| Some concrete advantages that come from a simple, uniform, machine-readible syntax that your text editor itself can understand and manipulate: - It makes editing and refactoring code faster. With a single keystroke you can do things like popping bits of code in or out of scope, deleting logical blocks of code etc. It's fast. - It's hard to explain without trying it, but it is faster and less error prone to e.g. grab a section of code inside a function and break it out into a separate function. If your lisp is functional this is even smoother (hy is not as functional as it could be last time I checked). - You never have to think about syntax. Python for example has different syntax for different operations and introduces new syntax relatively frequently. By contrast in a lisp the syntax for setting a variable looks the same as the syntax for looping and for everything else. It's all just function calls. - If you have an nREPL set up (it's like the python repl but it's an API your editor can talk to) it makes it easier to run segments of code that are embedded inside other bits of code. E.g. you might have some complicated piece of maths or string manipulation in a function.

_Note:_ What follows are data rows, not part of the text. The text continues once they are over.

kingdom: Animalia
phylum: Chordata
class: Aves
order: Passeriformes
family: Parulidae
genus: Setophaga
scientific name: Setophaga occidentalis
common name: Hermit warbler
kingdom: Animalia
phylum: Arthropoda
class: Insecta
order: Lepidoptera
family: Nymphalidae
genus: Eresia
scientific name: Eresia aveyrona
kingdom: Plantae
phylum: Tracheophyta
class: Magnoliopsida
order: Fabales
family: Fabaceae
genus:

You can run and try it out in isolation without executing the entire function. - Metaprogramming. This is a bit overhyped for most programmers, but having the code as a data structure means you can add new language features from your own code, build DSLs, and have code that modifies other code more easily than in other languages. I try not to use metaprogramming and macros much, but I use a lot of things that smarter people than me have made with them. These features are a bit hard to appreciate without trying them. Highly recommended! |
Not really.
Setting a variable in Lisp is not a function call. IF is also not a function call. Defining a function is also not a function call. Loop operations like DO, DOLIST, DOTIMES, ... are also not function calls. Lots of things are not function calls. Macro forms are also not function calls.